For during the last eight years of her life she paid the price for her unselfish giving and total commitment to the Lord. Yes, History does repeat!

In its hey-day, the convent owned a farm which extended along the old river road at Toormore and also had a large herd of milking cows. They made their own butter and kept a large garden, as well as a good orchard, which we well remember for its fine apples.

Over the past number of years, painful decisions have had to be taken. In 1971 the Sisters of Mercy in the Kerry Diocese amalgamated and in 1994 those of the whole country. With a view to the future and in line with modern thinking, the nuns left their big Convent in December 1989 and moved to smaller groups into smaller residences which were built near St Joseph's Hospital.

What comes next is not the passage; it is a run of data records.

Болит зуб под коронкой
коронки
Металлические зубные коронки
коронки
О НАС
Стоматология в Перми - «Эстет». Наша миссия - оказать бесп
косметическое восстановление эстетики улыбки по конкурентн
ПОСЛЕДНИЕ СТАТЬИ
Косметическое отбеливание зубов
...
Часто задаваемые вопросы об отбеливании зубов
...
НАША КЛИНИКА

The old convent building is now a hostel. The twenty-first century Ireland, though having its own special needs, has outgrown the needs of the nineteenth century, and one can say that Catherine McAuley's vision for society then, had come to fruition in our time, in that we enjoy many privileges among which are free education, free health care for those in need, a social service which caters for the poorer section, and we live in a time when the old and infirm are well catered for.

It was not from chance or mere accident or just for the sake of a name that the Castletownbere Convent was called "Divine Providence". These two words enshrine for the nuns a wealth and a heritage over the years and treasured beyond all the gold in the world.

For them, Divine Providence was their Heavenly Father, watching over them, taking care of them and providing for them and doing everything a good father does for his children. For the history of their convent to the story of God's fatherly care, visible and tangible at all times down the years.
So often the tender "branch" swayed and rocked beneath the force of violent storms of problems and pressures of financial difficulties and anxieties, of sickness and death, but it never broke.

The winds of death started as early as 1870 and on three occasions swept away the young - Sister Bridget Murphy in 1870 was still a novice; Sister M. Fincarr Murphy in 1916 had been just eight years a nun; Sister M. Patricia Kelly in 1940 was only thirty-six years.

At its peak the convent had some twenty-four sisters, now sadly the numbers are down to five plus two sisters in hospital in Tralee. When we visited the little cemetery at the rear of the old Convent, we counted forty-four graves.

Writing some years ago, one of the sisters said the following: "Dear Sisters - our Community in Heaven, as we lovingly call you, we dedicate these pages to you and to the memory of your great deeds which we have endeavoured to recount. We will remember you forever with unbreakable affection, with admiration, with gratitude and with nostalgia.

"No one among us now in Divine Providence knows you all, but all of us know many of you. We have lived with you and walked with you and talked with you and laboured with you. We sat at your bedside and we nursed you and we have accompanied you to your resting place.

"We miss you- life is not the same without you. But we continue to show our trust and gratitude to our Heavenly Father by accepting a new manifestation of His love in this change. We carry on your work as best we can. We strive to be totally committed and dedicated to Christ like you.

"Despite any trappings of riches acquired by us in recent years we want to be pure of heart and poor in fact just like you - you really had nothing. Life to you was Christ and now death had brought you something more, for what you desired, you now see, and you will sing forever of the Lord's love.
"We are still 'racing for the finish' and we look forward to rejoining you on the great Eternal Shore. I bParrthas na nGrast go rabhaimid."